Data provided:
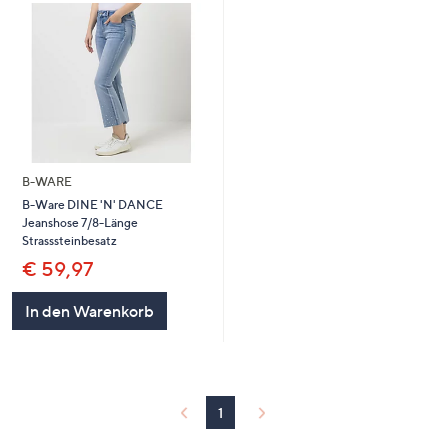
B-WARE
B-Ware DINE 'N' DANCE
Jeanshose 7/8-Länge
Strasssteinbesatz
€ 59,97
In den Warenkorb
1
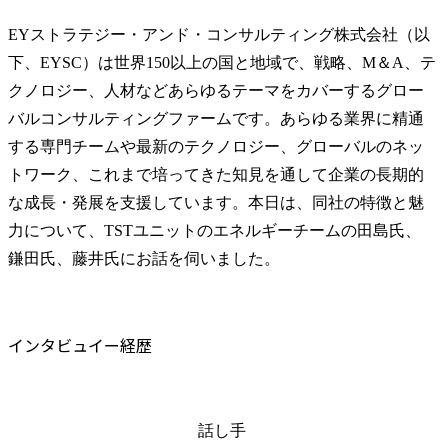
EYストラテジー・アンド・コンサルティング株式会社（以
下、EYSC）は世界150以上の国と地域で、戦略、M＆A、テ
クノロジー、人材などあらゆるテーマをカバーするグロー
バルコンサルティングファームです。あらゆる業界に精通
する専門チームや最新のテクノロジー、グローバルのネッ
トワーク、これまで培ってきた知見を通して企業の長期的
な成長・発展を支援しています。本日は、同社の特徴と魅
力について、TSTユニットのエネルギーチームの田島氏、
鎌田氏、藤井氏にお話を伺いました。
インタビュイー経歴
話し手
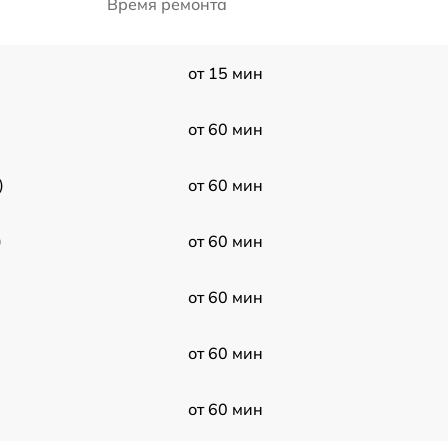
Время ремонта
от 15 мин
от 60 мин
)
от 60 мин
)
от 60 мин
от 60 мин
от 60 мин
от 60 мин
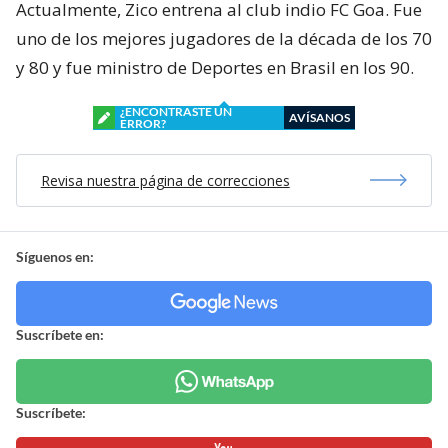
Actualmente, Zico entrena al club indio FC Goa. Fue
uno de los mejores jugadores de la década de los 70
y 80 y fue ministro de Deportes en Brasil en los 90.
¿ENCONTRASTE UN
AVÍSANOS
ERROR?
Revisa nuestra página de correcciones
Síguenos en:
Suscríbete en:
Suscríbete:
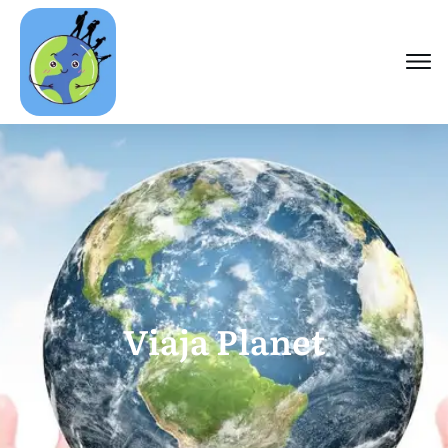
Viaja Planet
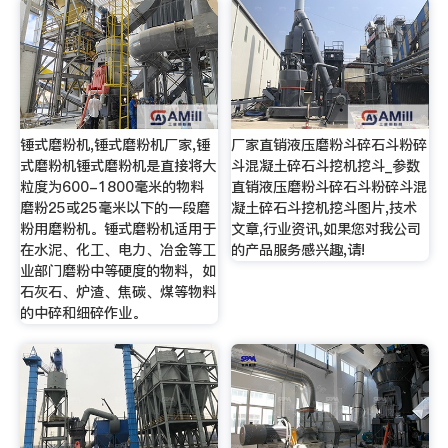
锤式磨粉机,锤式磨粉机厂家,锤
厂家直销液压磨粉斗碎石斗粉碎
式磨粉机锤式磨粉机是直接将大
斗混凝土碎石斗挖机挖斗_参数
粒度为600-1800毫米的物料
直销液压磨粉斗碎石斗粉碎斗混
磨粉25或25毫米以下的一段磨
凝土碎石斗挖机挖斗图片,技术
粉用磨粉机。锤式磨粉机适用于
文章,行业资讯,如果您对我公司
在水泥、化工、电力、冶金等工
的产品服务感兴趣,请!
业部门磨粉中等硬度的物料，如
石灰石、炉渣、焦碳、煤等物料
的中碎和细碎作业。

Your assignment: Recast the text read from all six rows above as a Markdown table with the columns Line No. and Text. Number each line, skip blank lines, and leave the pictures out.

Solution:
| Line No. | Text |
|---|---|
| 1 | B-WARE |
| 2 | B-Ware DINE 'N' DANCE |
| 3 | Jeanshose 7/8-Länge |
| 4 | Strasssteinbesatz |
| 5 | € 59,97 |
| 6 | In den Warenkorb |
| 7 | 1 |
| 8 | EYストラテジー・アンド・コンサルティング株式会社（以 |
| 9 | 下、EYSC）は世界150以上の国と地域で、戦略、M＆A、テ |
| 10 | クノロジー、人材などあらゆるテーマをカバーするグロー |
| 11 | バルコンサルティングファームです。あらゆる業界に精通 |
| 12 | する専門チームや最新のテクノロジー、グローバルのネッ |
| 13 | トワーク、これまで培ってきた知見を通して企業の長期的 |
| 14 | な成長・発展を支援しています。本日は、同社の特徴と魅 |
| 15 | 力について、TSTユニットのエネルギーチームの田島氏、 |
| 16 | 鎌田氏、藤井氏にお話を伺いました。 |
| 17 | インタビュイー経歴 |
| 18 | 話し手 |
| 19 | Время ремонта |
| 20 | от 15 мин |
| 21 | от 60 мин |
| 22 | ) |
| 23 | от 60 мин |
| 24 | ) |
| 25 | от 60 мин |
| 26 | от 60 мин |
| 27 | от 60 мин |
| 28 | от 60 мин |
| 29 | Actualmente, Zico entrena al club indio FC Goa. Fue |
| 30 | uno de los mejores jugadores de la década de los 70 |
| 31 | y 80 y fue ministro de Deportes en Brasil en los 90. |
| 32 | ¿ENCONTRASTE UN |
| 33 | AVÍSANOS |
| 34 | ERROR? |
| 35 | Revisa nuestra página de correcciones |
| 36 | Síguenos en: |
| 37 | Suscríbete en: |
| 38 | Suscríbete: |
| 39 | Viaja Planet |
| 40 | 锤式磨粉机,锤式磨粉机厂家,锤 |
| 41 | 厂家直销液压磨粉斗碎石斗粉碎 |
| 42 | 式磨粉机锤式磨粉机是直接将大 |
| 43 | 斗混凝土碎石斗挖机挖斗_参数 |
| 44 | 粒度为600-1800毫米的物料 |
| 45 | 直销液压磨粉斗碎石斗粉碎斗混 |
| 46 | 磨粉25或25毫米以下的一段磨 |
| 47 | 凝土碎石斗挖机挖斗图片,技术 |
| 48 | 粉用磨粉机。锤式磨粉机适用于 |
| 49 | 文章,行业资讯,如果您对我公司 |
| 50 | 在水泥、化工、电力、冶金等工 |
| 51 | 的产品服务感兴趣,请! |
| 52 | 业部门磨粉中等硬度的物料，如 |
| 53 | 石灰石、炉渣、焦碳、煤等物料 |
| 54 | 的中碎和细碎作业。 |